• [YOUR ASSIGNMENT] Please filter the listing below and copy out the lines that hold "Institutions".
┌─ ENTRIES PROVIDED
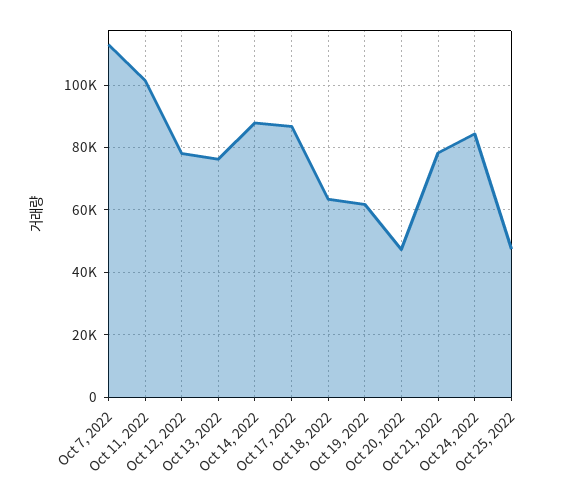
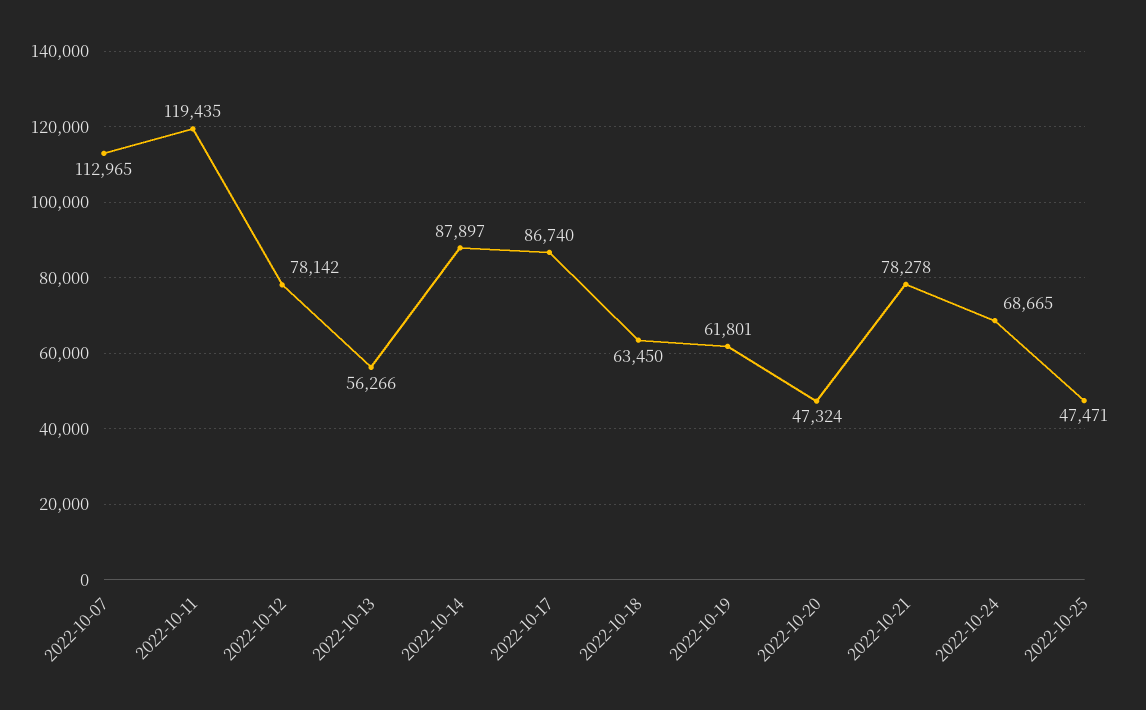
  {
    "Oct 7, 2022": 112965,
-   "Oct 11, 2022": 102000,
+   "Oct 11, 2022": 119435,
    "Oct 12, 2022": 78142,
-   "Oct 13, 2022": 76000,
+   "Oct 13, 2022": 56266,
    "Oct 14, 2022": 87897,
    "Oct 17, 2022": 86740,
    "Oct 18, 2022": 63450,
    "Oct 19, 2022": 61801,
    "Oct 20, 2022": 47324,
    "Oct 21, 2022": 78278,
-   "Oct 24, 2022": 84000,
+   "Oct 24, 2022": 68665,
    "Oct 25, 2022": 47471
  }

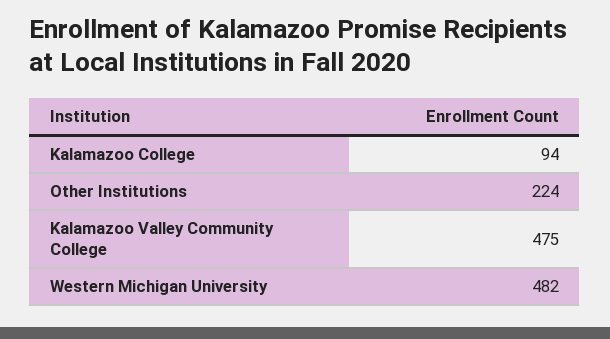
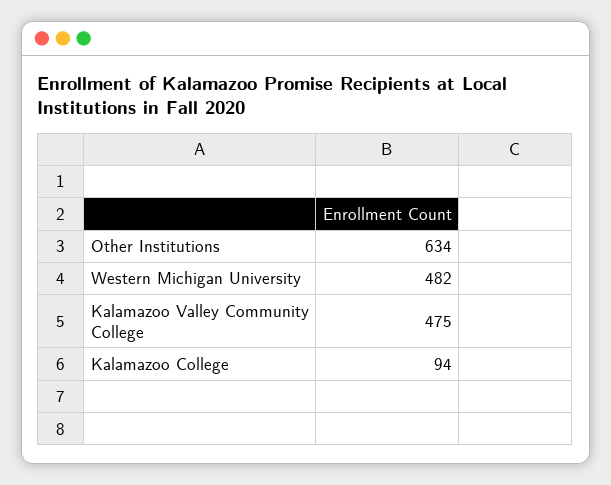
  {
    "Kalamazoo College": 94,
-   "Other Institutions": 224,
+   "Other Institutions": 634,
    "Kalamazoo Valley Community College": 475,
    "Western Michigan University": 482
  }

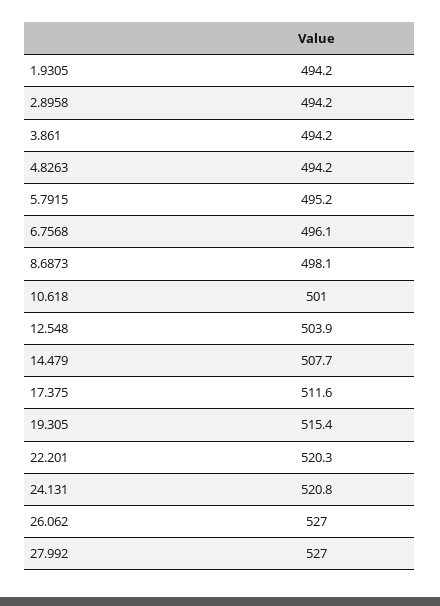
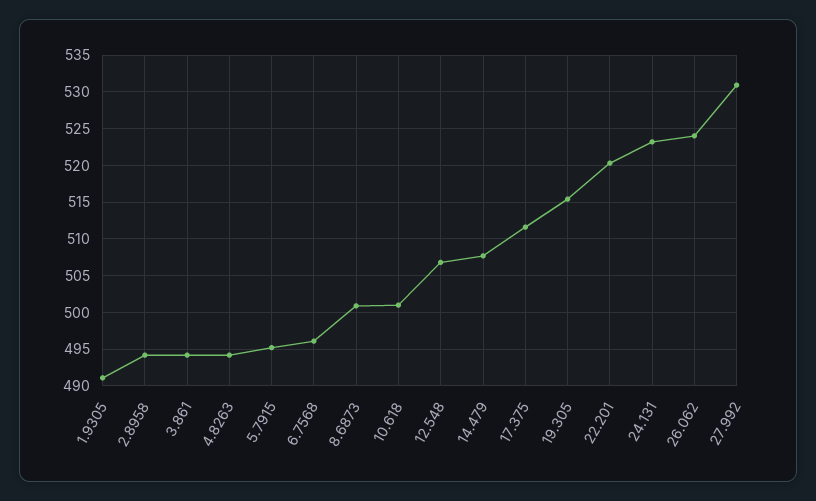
  {
-   "1.9305": 494.2,
+   "1.9305": 491,
    "2.8958": 494.2,
    "3.861": 494.2,
    "4.8263": 494.2,
    "5.7915": 495.2,
    "6.7568": 496.1,
-   "8.6873": 498.1,
+   "8.6873": 501,
    "10.618": 501,
-   "12.548": 503.9,
+   "12.548": 507,
    "14.479": 507.7,
    "17.375": 511.6,
    "19.305": 515.4,
    "22.201": 520.3,
-   "24.131": 520.8,
+   "24.131": 523,
-   "26.062": 527,
+   "26.062": 524,
-   "27.992": 527
+   "27.992": 531
  }

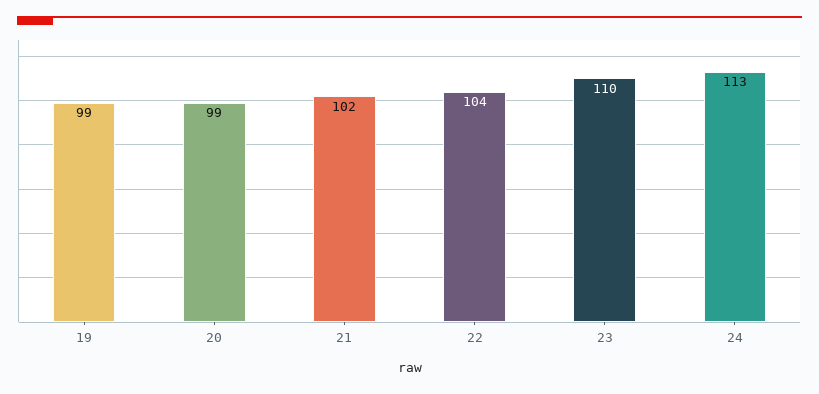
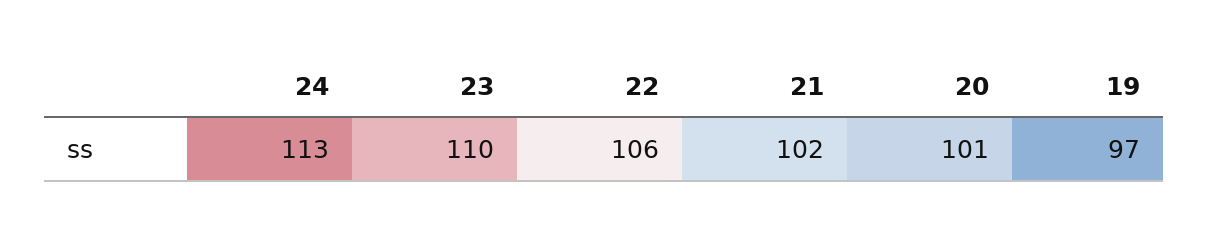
  {
-   "19": 99,
+   "19": 97,
-   "20": 99,
+   "20": 101,
    "21": 102,
-   "22": 104,
+   "22": 106,
    "23": 110,
    "24": 113
  }

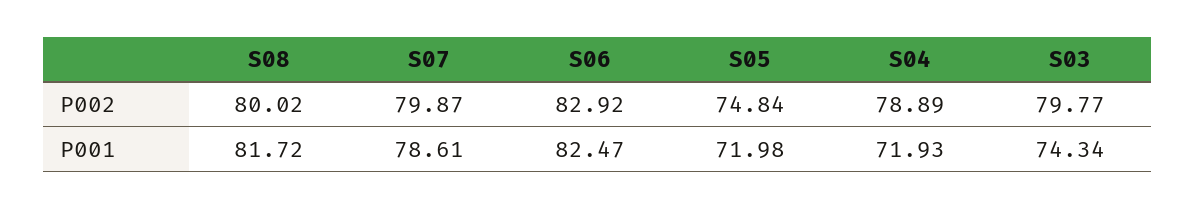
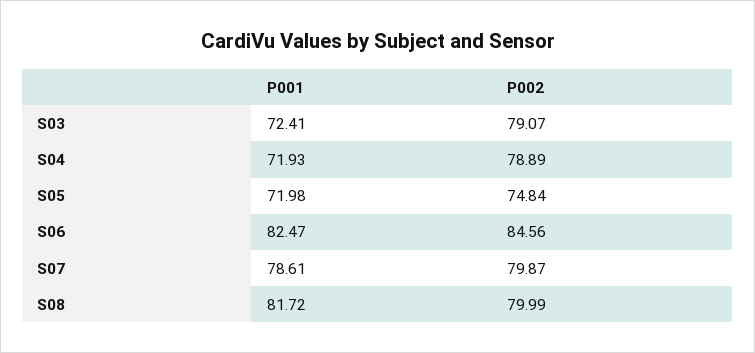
  {
    "S08": {
-     "P002": 80.02,
+     "P002": 79.99,
      "P001": 81.72
    },
    "S07": {
      "P002": 79.87,
      "P001": 78.61
    },
    "S06": {
-     "P002": 82.92,
+     "P002": 84.56,
      "P001": 82.47
    },
    "S05": {
      "P002": 74.84,
      "P001": 71.98
    },
    "S04": {
      "P002": 78.89,
      "P001": 71.93
    },
    "S03": {
-     "P002": 79.77,
+     "P002": 79.07,
-     "P001": 74.34
+     "P001": 72.41
    }
  }

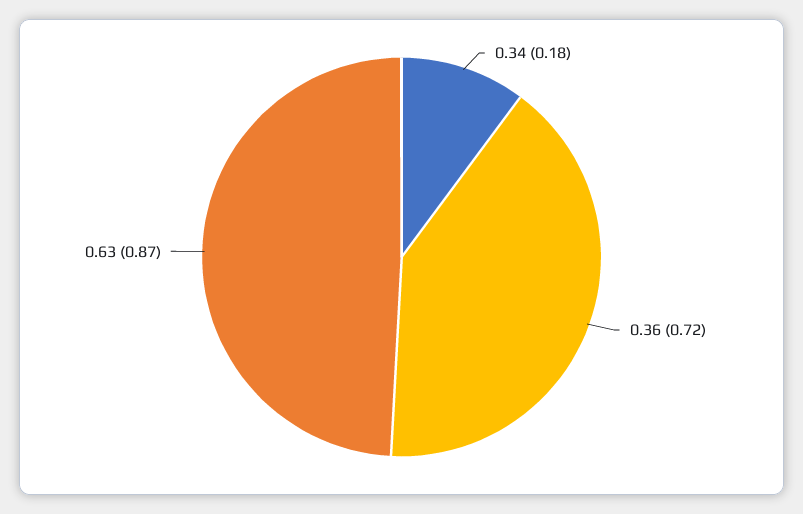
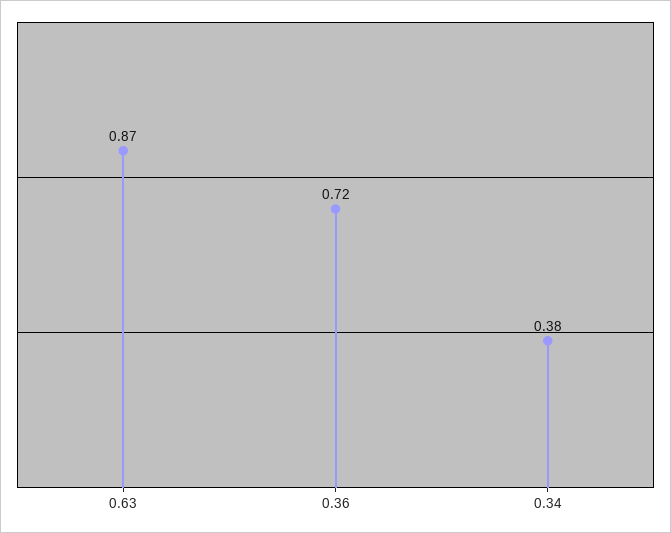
  {
-   "0.34": 0.18,
+   "0.34": 0.38,
    "0.36": 0.72,
    "0.63": 0.87
  }

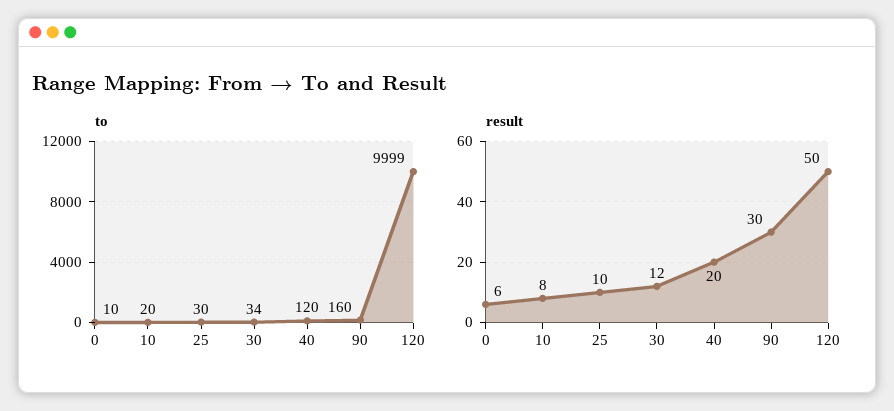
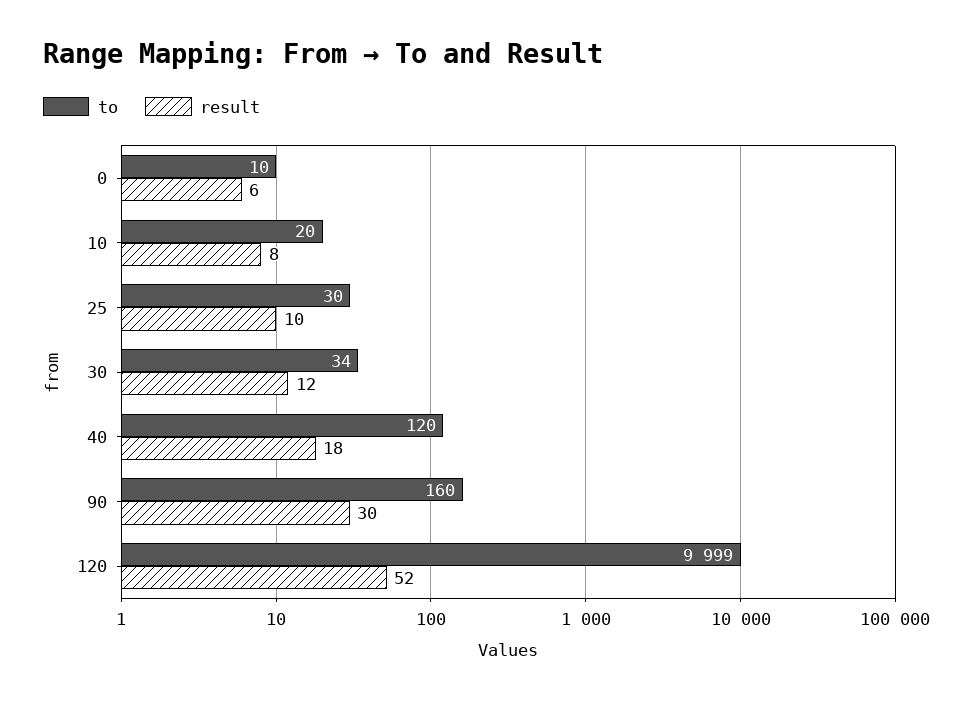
  {
    "to": {
      "0": 10,
      "10": 20,
      "25": 30,
      "30": 34,
      "40": 120,
      "90": 160,
      "120": 9999
    },
    "result": {
      "0": 6,
      "10": 8,
      "25": 10,
      "30": 12,
-     "40": 20,
+     "40": 18,
      "90": 30,
-     "120": 50
+     "120": 52
    }
  }

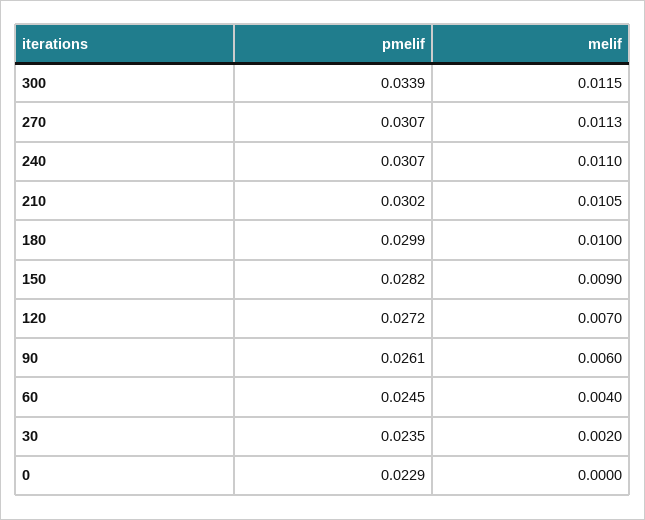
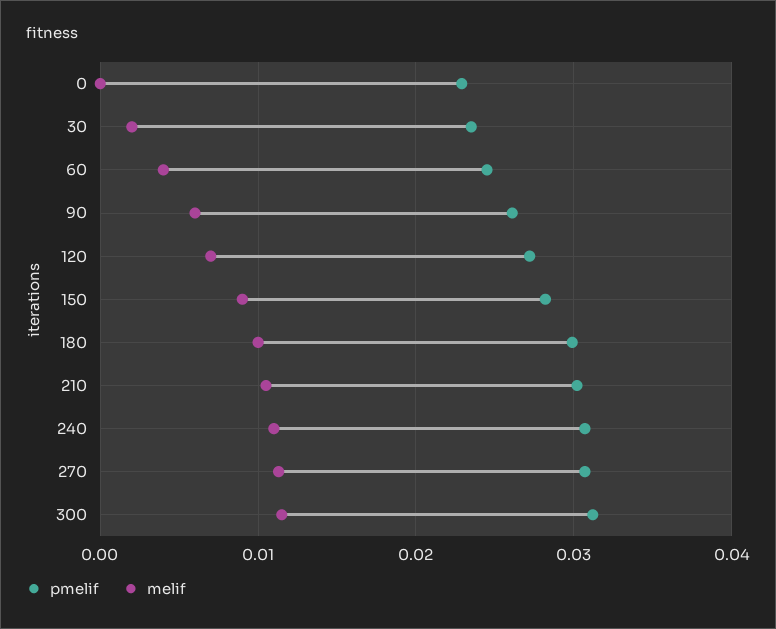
  {
    "pmelif": {
-     "300": 0.0339,
+     "300": 0.031,
      "270": 0.0307,
      "240": 0.0307,
      "210": 0.0302,
      "180": 0.0299,
      "150": 0.0282,
      "120": 0.0272,
      "90": 0.0261,
      "60": 0.0245,
      "30": 0.0235,
      "0": 0.0229
    },
    "melif": {
      "300": 0.0115,
      "270": 0.0113,
      "240": 0.011,
      "210": 0.0105,
      "180": 0.01,
      "150": 0.009,
      "120": 0.007,
      "90": 0.006,
      "60": 0.004,
      "30": 0.002,
      "0": 0
    }
  }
└─
• [REPLY TO THE EXERCISE]
-   "Other Institutions": 224,
+   "Other Institutions": 634,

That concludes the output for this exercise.